See jojo you are in the wrong country. You should be here in Cyprus with me
We have had another glorious day and boy is my pool starting to look inviting.


----------



## jojo (Sep 20, 2007)

Veronica said:


> See jojo you are in the wrong country. You should be here in Cyprus with me
> We have had another glorious day and boy is my pool starting to look inviting.



Veronica .......... shut up LOL!!! Seriously tho, if it wasnt for the fact that Cyprus isnt very commutable for the "old man" we may well have done! I've certainly had enough of this rain! 
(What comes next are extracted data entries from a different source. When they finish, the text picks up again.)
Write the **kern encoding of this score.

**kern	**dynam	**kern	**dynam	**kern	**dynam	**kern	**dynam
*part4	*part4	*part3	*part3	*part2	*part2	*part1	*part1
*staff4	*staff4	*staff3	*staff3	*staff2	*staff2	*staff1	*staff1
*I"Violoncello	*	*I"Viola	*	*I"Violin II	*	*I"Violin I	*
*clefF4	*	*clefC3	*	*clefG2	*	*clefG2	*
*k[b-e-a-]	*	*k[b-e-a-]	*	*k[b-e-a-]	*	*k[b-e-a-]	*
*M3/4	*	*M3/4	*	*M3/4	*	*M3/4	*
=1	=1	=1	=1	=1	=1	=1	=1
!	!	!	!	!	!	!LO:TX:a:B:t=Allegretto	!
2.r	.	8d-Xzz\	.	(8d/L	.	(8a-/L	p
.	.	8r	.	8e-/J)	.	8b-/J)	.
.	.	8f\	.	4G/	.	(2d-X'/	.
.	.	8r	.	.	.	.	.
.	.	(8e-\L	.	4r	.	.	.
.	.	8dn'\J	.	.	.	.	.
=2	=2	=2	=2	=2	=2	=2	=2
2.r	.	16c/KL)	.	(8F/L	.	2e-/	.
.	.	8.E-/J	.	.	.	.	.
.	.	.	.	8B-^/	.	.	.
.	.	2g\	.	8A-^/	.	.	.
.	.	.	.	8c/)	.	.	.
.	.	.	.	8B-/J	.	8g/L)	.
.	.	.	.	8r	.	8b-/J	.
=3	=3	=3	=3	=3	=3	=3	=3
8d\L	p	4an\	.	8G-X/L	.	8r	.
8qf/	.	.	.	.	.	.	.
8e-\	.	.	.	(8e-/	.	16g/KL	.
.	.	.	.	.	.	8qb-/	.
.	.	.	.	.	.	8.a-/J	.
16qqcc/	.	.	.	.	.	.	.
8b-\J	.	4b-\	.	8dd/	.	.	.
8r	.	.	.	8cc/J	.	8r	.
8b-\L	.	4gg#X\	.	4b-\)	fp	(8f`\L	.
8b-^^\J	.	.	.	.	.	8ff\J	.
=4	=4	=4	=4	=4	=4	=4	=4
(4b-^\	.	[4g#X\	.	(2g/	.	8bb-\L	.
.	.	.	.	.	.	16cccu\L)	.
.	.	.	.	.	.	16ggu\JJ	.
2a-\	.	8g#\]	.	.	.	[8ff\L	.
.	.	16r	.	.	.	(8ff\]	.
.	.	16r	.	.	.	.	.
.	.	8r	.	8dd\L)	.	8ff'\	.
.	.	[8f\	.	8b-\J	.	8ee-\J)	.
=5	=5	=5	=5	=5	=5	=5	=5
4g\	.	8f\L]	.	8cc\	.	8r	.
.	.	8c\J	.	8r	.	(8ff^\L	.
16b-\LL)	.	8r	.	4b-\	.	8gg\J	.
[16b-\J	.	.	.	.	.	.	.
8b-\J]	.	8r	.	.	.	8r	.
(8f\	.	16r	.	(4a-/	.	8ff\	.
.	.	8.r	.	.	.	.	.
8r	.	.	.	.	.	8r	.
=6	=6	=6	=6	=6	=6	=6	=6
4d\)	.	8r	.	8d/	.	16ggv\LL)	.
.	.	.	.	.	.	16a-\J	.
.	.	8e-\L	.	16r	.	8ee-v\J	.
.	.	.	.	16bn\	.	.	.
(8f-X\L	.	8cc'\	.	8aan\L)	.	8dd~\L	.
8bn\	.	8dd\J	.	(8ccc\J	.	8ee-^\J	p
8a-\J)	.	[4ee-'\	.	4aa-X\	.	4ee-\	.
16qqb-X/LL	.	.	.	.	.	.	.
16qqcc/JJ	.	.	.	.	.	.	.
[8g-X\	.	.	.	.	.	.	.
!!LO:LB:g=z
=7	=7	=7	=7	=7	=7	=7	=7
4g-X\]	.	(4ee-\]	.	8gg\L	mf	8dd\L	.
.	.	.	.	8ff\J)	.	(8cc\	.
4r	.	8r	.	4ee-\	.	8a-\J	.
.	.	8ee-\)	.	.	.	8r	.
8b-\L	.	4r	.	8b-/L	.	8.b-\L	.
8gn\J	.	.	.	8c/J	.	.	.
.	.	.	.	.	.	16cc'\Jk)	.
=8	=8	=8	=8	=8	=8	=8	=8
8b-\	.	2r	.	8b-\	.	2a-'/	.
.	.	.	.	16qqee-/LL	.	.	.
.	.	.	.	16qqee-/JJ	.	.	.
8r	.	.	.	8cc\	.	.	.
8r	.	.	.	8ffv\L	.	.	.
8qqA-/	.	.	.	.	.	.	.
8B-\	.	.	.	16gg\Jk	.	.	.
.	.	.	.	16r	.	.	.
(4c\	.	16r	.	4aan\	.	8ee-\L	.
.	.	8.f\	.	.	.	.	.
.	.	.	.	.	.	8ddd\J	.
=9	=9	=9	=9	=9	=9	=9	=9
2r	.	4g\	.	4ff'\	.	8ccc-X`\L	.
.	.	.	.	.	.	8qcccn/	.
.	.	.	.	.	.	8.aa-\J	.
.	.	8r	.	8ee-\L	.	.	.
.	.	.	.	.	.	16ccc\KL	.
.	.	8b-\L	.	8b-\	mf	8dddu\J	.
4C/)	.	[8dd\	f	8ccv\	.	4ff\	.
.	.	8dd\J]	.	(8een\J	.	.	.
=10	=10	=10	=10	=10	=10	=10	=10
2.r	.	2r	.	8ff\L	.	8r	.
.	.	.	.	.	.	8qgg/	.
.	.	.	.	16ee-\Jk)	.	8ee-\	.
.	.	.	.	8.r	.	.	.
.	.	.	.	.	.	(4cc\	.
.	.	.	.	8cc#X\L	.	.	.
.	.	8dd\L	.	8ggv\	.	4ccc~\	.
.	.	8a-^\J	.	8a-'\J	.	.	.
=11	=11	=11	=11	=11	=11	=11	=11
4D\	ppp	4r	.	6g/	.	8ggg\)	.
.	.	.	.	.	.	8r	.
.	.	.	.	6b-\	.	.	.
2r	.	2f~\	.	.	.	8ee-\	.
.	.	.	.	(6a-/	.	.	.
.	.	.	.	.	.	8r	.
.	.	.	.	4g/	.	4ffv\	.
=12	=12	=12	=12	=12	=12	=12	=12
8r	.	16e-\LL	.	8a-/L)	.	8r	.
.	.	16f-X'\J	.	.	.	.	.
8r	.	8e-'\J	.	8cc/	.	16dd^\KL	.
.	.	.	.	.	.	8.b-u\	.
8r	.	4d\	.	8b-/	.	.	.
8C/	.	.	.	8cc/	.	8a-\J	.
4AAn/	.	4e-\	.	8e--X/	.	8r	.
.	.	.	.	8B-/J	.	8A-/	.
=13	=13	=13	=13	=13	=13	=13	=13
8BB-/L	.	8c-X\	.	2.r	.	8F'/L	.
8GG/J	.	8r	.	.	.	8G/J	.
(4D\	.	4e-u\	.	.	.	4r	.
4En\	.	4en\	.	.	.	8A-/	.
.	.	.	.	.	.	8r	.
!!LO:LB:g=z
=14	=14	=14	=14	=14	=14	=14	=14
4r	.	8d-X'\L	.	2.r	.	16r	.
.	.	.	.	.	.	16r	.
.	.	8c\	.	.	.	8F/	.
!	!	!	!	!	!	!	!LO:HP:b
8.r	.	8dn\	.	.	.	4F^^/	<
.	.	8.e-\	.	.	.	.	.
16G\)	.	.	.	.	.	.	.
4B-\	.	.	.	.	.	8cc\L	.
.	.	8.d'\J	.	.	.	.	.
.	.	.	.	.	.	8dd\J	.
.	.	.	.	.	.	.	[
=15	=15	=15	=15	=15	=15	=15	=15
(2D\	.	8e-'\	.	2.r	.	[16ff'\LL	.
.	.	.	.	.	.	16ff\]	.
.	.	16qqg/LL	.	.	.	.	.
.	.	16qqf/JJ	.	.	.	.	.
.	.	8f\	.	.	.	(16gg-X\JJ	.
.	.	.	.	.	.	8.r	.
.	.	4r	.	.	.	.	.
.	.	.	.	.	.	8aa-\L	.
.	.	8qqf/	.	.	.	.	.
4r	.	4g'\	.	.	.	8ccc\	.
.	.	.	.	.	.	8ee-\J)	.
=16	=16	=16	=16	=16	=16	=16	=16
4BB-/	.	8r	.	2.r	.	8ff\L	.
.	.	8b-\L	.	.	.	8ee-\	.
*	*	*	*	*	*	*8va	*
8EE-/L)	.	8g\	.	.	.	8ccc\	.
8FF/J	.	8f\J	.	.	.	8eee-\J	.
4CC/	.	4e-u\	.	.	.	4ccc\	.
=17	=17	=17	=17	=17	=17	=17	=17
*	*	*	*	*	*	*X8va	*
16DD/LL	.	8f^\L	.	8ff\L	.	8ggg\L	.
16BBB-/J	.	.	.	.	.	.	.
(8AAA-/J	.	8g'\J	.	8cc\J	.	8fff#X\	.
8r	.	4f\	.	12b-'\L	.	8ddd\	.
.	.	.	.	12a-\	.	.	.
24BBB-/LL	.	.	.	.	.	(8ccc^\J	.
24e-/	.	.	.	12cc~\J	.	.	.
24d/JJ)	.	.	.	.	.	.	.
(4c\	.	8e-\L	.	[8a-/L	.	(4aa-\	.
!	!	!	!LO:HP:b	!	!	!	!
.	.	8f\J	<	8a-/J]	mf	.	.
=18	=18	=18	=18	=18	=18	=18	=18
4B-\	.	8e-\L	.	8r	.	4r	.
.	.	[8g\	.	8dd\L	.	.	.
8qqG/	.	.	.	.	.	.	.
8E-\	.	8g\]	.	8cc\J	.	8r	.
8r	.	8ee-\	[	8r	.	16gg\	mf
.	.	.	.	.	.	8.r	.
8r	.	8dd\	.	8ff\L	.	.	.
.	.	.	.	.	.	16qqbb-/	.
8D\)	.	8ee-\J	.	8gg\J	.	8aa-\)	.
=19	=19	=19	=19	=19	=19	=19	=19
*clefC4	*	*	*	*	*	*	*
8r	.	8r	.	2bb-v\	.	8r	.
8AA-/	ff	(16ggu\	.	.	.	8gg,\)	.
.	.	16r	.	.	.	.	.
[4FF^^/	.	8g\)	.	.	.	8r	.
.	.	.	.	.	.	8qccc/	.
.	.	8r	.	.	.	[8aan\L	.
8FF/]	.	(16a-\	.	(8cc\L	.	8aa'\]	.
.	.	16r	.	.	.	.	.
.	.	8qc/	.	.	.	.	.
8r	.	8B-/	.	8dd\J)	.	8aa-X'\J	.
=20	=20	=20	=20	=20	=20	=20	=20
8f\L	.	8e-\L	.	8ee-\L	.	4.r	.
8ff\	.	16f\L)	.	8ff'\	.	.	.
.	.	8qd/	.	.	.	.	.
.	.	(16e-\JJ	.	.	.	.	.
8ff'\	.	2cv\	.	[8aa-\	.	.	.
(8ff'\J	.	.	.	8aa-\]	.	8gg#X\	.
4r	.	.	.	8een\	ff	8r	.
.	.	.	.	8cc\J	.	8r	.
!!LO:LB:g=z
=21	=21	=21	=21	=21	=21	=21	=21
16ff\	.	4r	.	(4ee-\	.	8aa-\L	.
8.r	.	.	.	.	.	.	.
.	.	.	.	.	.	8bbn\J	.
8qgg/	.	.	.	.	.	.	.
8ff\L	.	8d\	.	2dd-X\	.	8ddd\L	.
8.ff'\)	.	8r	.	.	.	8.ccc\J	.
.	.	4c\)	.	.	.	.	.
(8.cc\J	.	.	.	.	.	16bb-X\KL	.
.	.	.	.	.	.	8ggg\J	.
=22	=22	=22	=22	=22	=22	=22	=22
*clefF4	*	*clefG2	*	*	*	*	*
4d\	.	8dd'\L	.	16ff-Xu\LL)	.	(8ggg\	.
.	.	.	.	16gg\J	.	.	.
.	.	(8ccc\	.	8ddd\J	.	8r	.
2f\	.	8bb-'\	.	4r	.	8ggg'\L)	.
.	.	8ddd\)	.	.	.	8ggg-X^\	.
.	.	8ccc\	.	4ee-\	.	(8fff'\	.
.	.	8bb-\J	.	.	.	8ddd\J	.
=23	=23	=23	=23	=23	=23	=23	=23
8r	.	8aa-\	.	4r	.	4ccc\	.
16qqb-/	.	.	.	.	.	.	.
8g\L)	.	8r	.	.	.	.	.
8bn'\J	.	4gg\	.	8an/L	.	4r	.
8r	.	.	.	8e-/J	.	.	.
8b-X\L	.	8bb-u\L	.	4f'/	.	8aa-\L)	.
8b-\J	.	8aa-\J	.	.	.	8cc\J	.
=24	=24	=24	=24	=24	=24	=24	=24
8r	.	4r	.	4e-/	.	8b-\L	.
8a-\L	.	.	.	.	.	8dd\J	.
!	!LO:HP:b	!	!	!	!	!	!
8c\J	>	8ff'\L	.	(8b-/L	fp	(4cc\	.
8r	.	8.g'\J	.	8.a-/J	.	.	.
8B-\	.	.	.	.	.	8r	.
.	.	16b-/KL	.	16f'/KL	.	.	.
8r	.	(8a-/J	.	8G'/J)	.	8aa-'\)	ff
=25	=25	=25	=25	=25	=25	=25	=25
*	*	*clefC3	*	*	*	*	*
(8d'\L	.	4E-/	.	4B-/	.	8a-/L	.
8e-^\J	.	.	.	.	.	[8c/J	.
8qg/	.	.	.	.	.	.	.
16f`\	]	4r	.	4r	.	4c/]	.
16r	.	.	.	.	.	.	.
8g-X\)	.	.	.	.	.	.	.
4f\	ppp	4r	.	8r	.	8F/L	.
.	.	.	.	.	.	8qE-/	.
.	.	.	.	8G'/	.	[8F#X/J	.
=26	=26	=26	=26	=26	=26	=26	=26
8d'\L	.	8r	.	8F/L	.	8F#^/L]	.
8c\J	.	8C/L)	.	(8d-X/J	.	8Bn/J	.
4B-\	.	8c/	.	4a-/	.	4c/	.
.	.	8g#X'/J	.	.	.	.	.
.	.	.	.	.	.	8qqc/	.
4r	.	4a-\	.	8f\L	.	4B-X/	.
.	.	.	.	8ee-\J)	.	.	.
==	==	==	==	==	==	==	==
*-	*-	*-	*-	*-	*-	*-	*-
Sorry for sneaking into "cyprus" by the way !!

Jo xxx


----------



## Veronica (Apr 5, 2008)

jojo said:


> Veronica .......... shut up LOL!!! Seriously tho, if it wasnt for the fact that Cyprus isnt very commutable for the "old man" we may well have done! I've certainly had enough of this rain!
> 
> Jo xxx


That is the main drawback with Cyprus. The distance and cost invovled makes it untenable for anyone who commutes on a regular basis.


----------



## Chris & Andrea (Feb 15, 2008)

*Whats happened with the Weather*



Veronica said:


> Hi Chris, long time no see.
> 
> I heard a good joke earlier today but I cant put it in here. I'll get banned


Hi Veronica ~ Thanks for your PM as to whats happening in Polemi and yes apologies for not contributing of late, but always dipping in and out of the 'Forum site' to keep abreast of 'whats occurring' in the sunshine isle!
Still have a plan as you know, but what was a 5 year plan as had to be stretched a little, so we get quite envious of those who have managed to relocate.
The volcanic cloud is creating real problems now for the whole of Europe with what are seen as windows of opportunity being closed quickly. Some airlines have cancelled flights until Wednesday at the earliest. It's going to take at least a week to sort things out I guess. Our intention is to visit Portugal in a two weeks time, so we're keeping everything crossed for then. At our local East Midlands Airport they're using the time to re-mark the runway and do all those jobs you couldn't do with planes landing. We don't get much noise, but it's really quiet. Quieter than usual that is, but the sun's shining and we're out eating in the garden again. Take care and see you soon xx


----------